In advanced industrial economies, the way a sovereign nation-state promotes and protects the general welfare is by imposing environmental, workplace, and consumer regulations on economic activity. In trying to determine what the political economy of a republic should be, I have concluded there should also be strict limits on usury, speculation, and economic rent-seeking, which all drain financial capital away from the industrial economy and industrial enterprises. But the classical republican animus toward banking, finance, and wealth has been turned on its head: today our culture and our elites celebrate the rich, and the ability of Wall Street to make profits with “financial engineering.” Credit default swaps and collateralized mortgage obligations are NOT the result of the "innovating role of an entrepreneurial elite," but the spore of rich pricks who engage in usury and speculation and have never actually created real wealth in their entire lives. They are merely the means by which business loots industry.

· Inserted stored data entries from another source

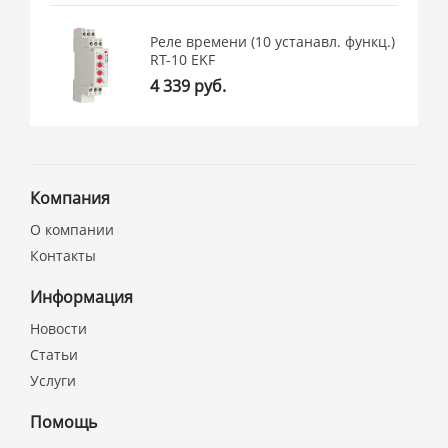
Реле времени (10 устанавл. функц.)
RT-10 EKF
4 339 руб.
Компания
О компании
Контакты
Информация
Новости
Статьи
Услуги
Помощь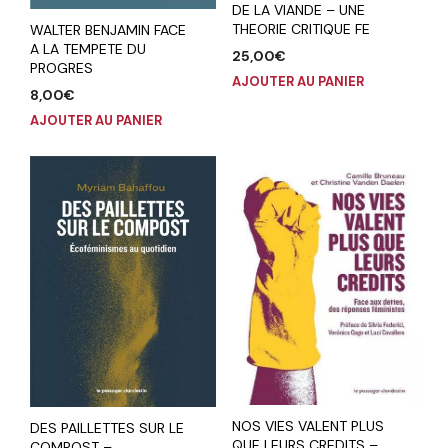
DE LA VIANDE – UNE
THEORIE CRITIQUE FE
WALTER BENJAMIN FACE
A LA TEMPETE DU
25,00
€
PROGRES
AJOUTER AU PANIER
8,00
€
AJOUTER AU PANIER
NOS VIES VALENT PLUS
DES PAILLETTES SUR LE
QUE LEURS CREDITS –
COMPOST –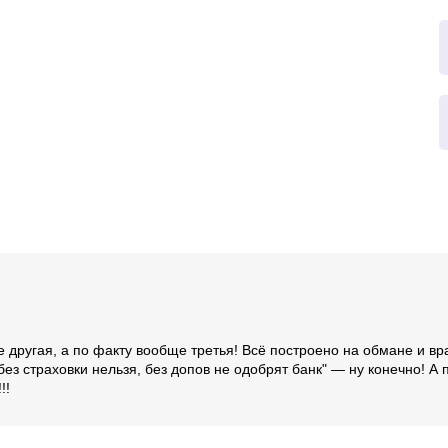
ре другая, а по факту вообще третья! Всё построено на обмане и в
 без страховки нельзя, без допов не одобрят банк" — ну конечно! 
!!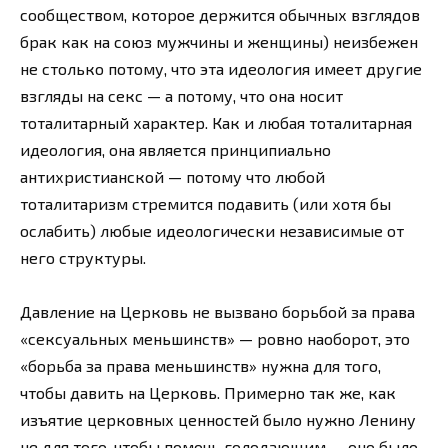
сообществом, которое держится обычных взглядов
брак как на союз мужчины и женщины) неизбежен
не столько потому, что эта идеология имеет другие
взгляды на секс — а потому, что она носит
тоталитарный характер. Как и любая тоталитарная
идеология, она является принципиально
антихристианской — потому что любой
тоталитаризм стремится подавить (или хотя бы
ослабить) любые идеологически независимые от
него структуры.
Давление на Церковь не вызвано борьбой за права
«сексуальных меньшинств» — ровно наоборот, это
«борьба за права меньшинств» нужна для того,
чтобы давить на Церковь. Примерно так же, как
изъятие церковных ценностей было нужно Ленину
не для того, чтобы помочь голодающим — оно было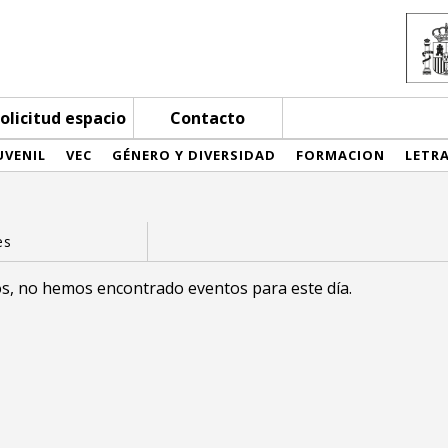
olicitud espacio
Contacto
UVENIL
VEC
GÉNERO Y DIVERSIDAD
FORMACION
LETR
s, no hemos encontrado eventos para este día.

Neo-liberalism is a revolt, by a newly arisen class of corporatist oligarchs and plutocrats, in no small part funded and directed by old European oligarchs, enraged that the promotion of the general welfare by modern sovereign nation-states involves laws and regulations which "stifle" their "business opportunities" and "economic creativity." Above all else, what marks the political economy of the American republic as different from monarchies and oligarchies – and plutocracies, which is what the United States has become - is the Constitutional mandate to promote the general welfare. And a very important point about neo-liberalism is that it explicitly attacks the concept of the general welfare as the slippery slope to totalitarianism; i.e., Hayek’s The Road to Serfdom. Neo-liberalism, then, is a direct assault on one of the principle design features of the American republic.
People dismayed and even angered by Barack Obama's inability or unwillingness to confront the rising blood tide of neo-liberal economic destruction, understandably are looking for and demanding alternatives to "capitalism." But what type or form of capitalism are they referring to? Are they referring to British imperial capitalism, as expounded British economist Adam Smith and David Ricardo who were attempting to justify the slave trade, the opium trade, and the colonialism of the British East India Co. and the British empire? Or the capitalism established by Hamilton, which a century ago was referred to as The American System? Or the capitalism of Milton Friedman and the Chicago Boys, under which usury and speculation and sociopaths thrive, but not much else? And what do they propose as an alternative to "capitalism"? Whose ideas are they promoting?